Leslie Lee, a playwright whose award-winning work, much of it with the Negro Ensemble Company, focused on stretching the boundaries of the African-American experience as it was portrayed on the stage, died on Monday in Manhattan. He was 83. The cause was congestive heart failure, Heather Massie, a friend, said.

Over four decades, Mr. Lee wrote more than two dozen stage works, scouring American history for his subjects and characters.

In “Black Eagles,” he wrote about Black fighter pilots in Italy in World War II. In “Ground People” (originally titled “The Rabbit Foot”), he wrote about Southern Black sharecroppers and visiting minstrel-show performers in the 1920s. In “Blues in a Broken Tongue,” the daughter of a family that had moved to Russia in the 1930s as an escape from racism discovers a pile of recordings by Billie Holiday, Paul Robeson and others and reconsiders her heritage. An early play, “The War Party,” was about the conflicts within a community civil rights organization in the 1960s.
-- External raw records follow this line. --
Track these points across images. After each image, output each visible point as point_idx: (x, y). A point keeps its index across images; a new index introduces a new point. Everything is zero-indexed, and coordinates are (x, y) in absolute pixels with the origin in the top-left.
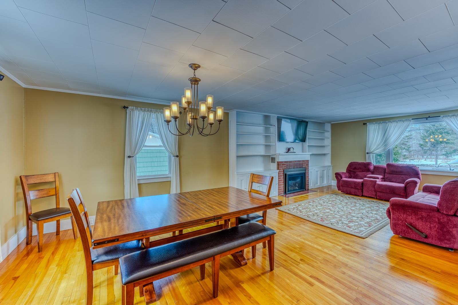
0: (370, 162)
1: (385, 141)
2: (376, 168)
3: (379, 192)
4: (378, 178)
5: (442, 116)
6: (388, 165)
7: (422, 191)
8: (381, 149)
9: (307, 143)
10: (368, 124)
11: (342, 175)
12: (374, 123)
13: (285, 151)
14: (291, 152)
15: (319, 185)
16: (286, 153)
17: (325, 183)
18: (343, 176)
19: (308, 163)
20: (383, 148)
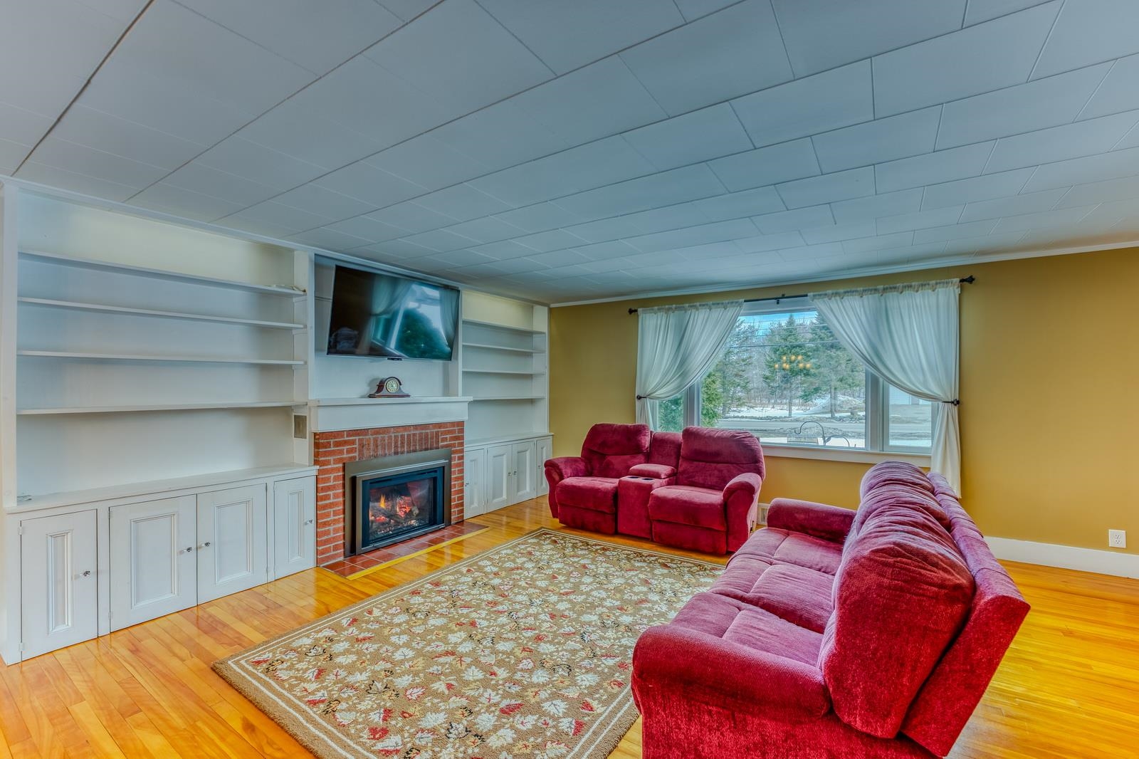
0: (644, 424)
1: (682, 364)
2: (658, 442)
3: (659, 521)
4: (657, 476)
5: (812, 294)
6: (688, 434)
7: (766, 523)
8: (669, 387)
9: (461, 363)
10: (640, 310)
11: (562, 466)
12: (656, 308)
13: (365, 389)
14: (387, 393)
15: (503, 500)
16: (371, 396)
17: (528, 489)
18: (567, 470)
19: (462, 431)
20: (678, 381)
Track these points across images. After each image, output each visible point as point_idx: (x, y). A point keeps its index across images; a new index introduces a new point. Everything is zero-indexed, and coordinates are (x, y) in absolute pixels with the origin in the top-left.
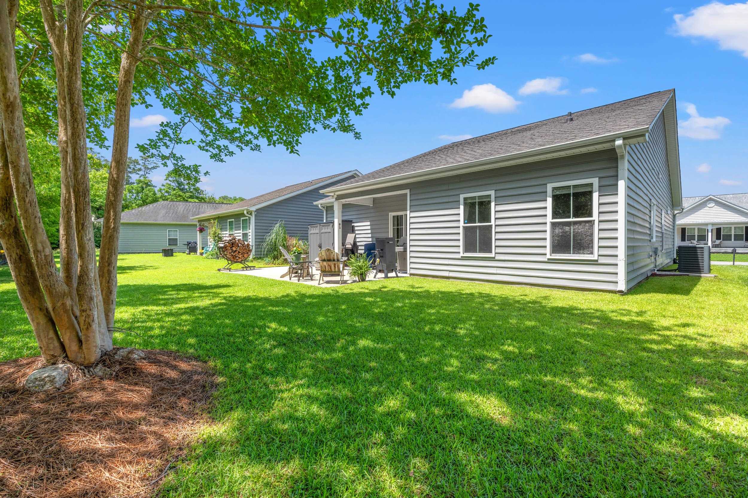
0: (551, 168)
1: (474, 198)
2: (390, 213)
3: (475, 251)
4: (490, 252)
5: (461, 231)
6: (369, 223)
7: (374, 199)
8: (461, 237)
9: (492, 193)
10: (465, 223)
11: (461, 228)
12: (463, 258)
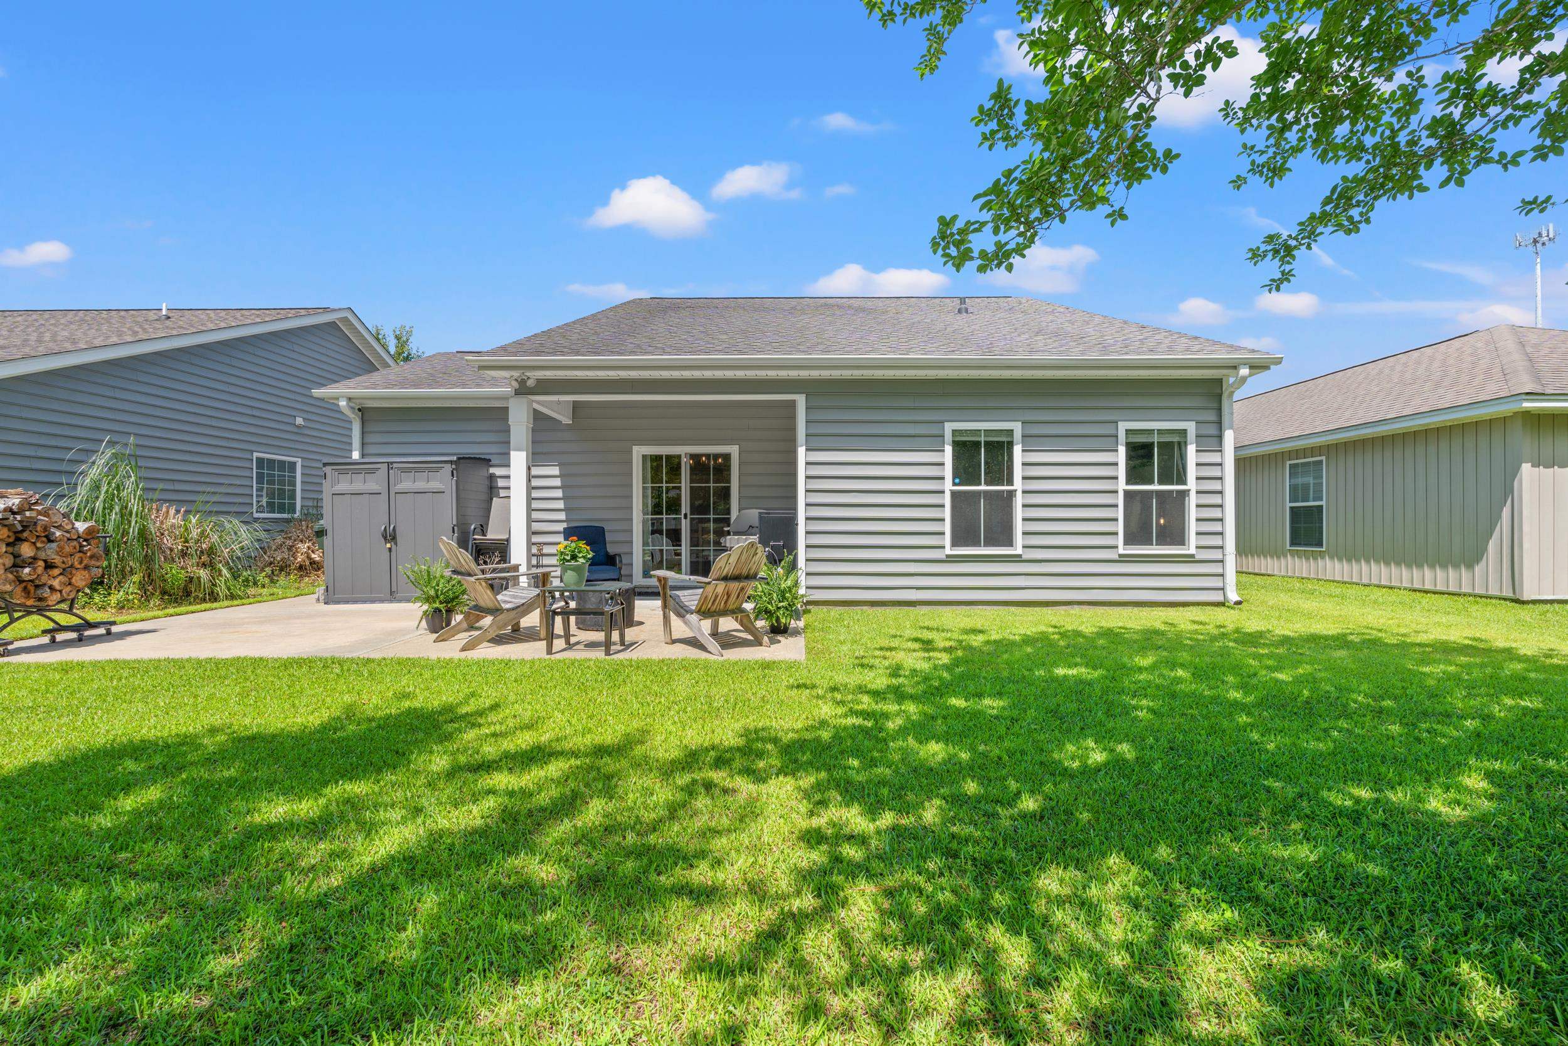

In “The Book of Lambert,” written in the 1970s and set contemporaneously on an abandoned New York subway platform, a Black intellectual has been reduced to despair by the loss of the White woman he loves. In “Colored People’s Time,” Mr. Lee presented a century of Black history, from the Civil War to the dawn of the civil rights movement, in a pageantlike parade of vignettes.

“One can be Black and also many other things,” Mr. Lee said in a 1975 interview about his writerly concerns. “I want to expand the thinking of Blacks about themselves.”